Gostei um pouco mais do primeiro livro porque gostei de conhecer o background das personagens e achei que me envolvi mais na história por me ter identificado com o passado da Sofia. Este livro é mais intimo, conhecemos mais a fundo a personalidade de Sofia, as suas dúvidas e receios e também as suas escolhas de vida. Notou-se ainda o cunho médico da autora, não para falar de infertilidade como no primeiro livro mas de outro assunto relacionado com a gravidez. Gostei da parte final do livro onde as mulheres da família de Sofia (as Índias) têm um papel mais destacado.

Não me vou pronunciar sobre o final da história porque qualquer coisa que direi irá dar pistas sobre a escolha da Sofia. Por isso digo apenas que no fim o amor venceu e é isso que importa!

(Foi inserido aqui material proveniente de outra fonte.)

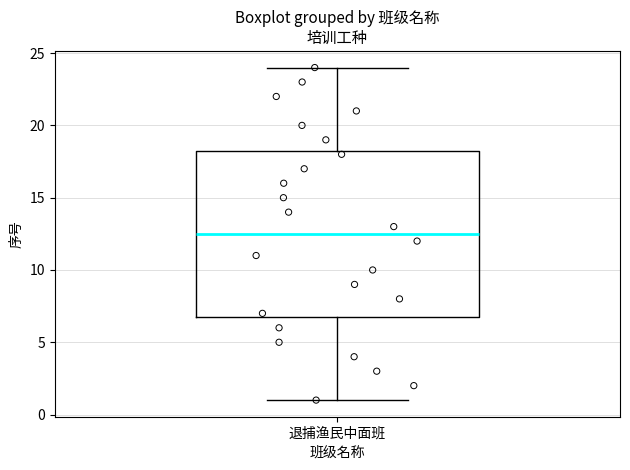

Transcribe this box plot: give where the median line is, the range the box spans, and where the two whiskers end, as read against the y-axis. The values are not printed on the chart, so give them approximately, as read against the axis.

median 12.5, box 7.0 to 18.5, whiskers 1.0 to 24.0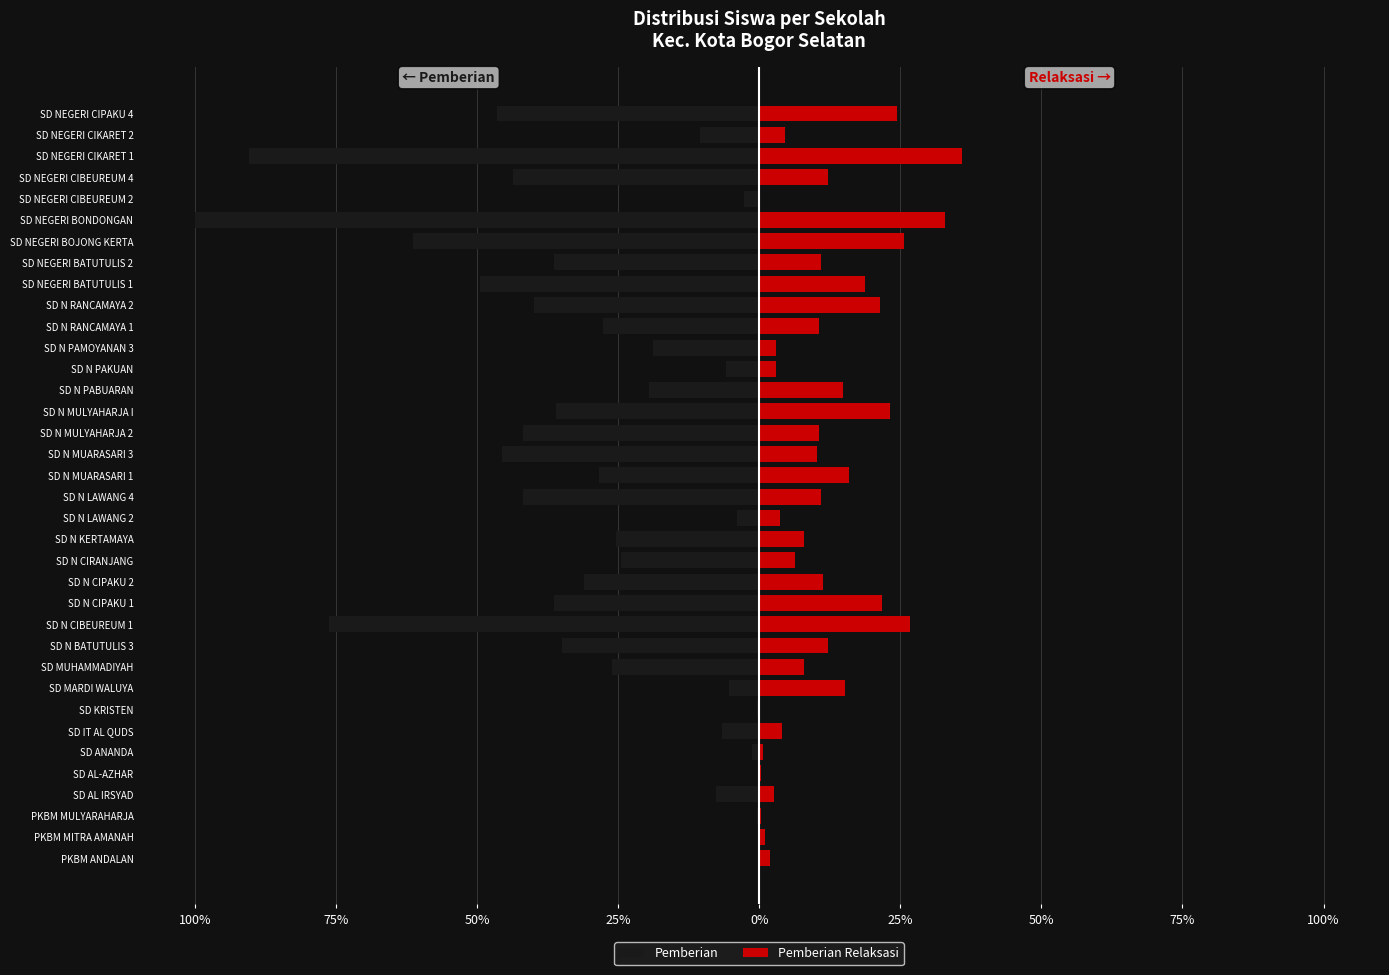

What is the spread (max minus min) of values at SD N MUARASARI 1?

44.2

Para quem gosta de romances leves e altamente viciantes mas que abordam questões importantes, estes dois livros são, sem dúvida, uma ótima escolha.

Parabéns à Íris Bravo! 
Tenho orgulho nos novos autores portugueses!
Fico à aguardar um próximo livro.

Classificação: 4/5

Agradeço à editora o envio de um exemplar.



SINOPSE

Sofia assinou um acordo de divórcio e partiu para Moçambique.
Disposta a viver aventuras e sem saber que continuava casada, envolveu-se com Alex, que lhe revelou os seus segredos e por que não queria ter filhos. Foi por isso que quando ela descobriu que estava grávida, regressou a Portugal sem lhe contar.
Assim que aterra em Lisboa, o seu marido Ricardo espera-a, arrependido de a ter magoado e decidido a tudo para a reconquistar.
Quando os seus olhos a fitaram, o seu coração parou. «E agora?»

Dividida entre quem acreditava ser o homem da sua vida e um grande amor, a Terceira Índia terá de criar o seu futuro e enfrentar novas ameaças, que irão testar a sua coragem e levá-la aos seus limites.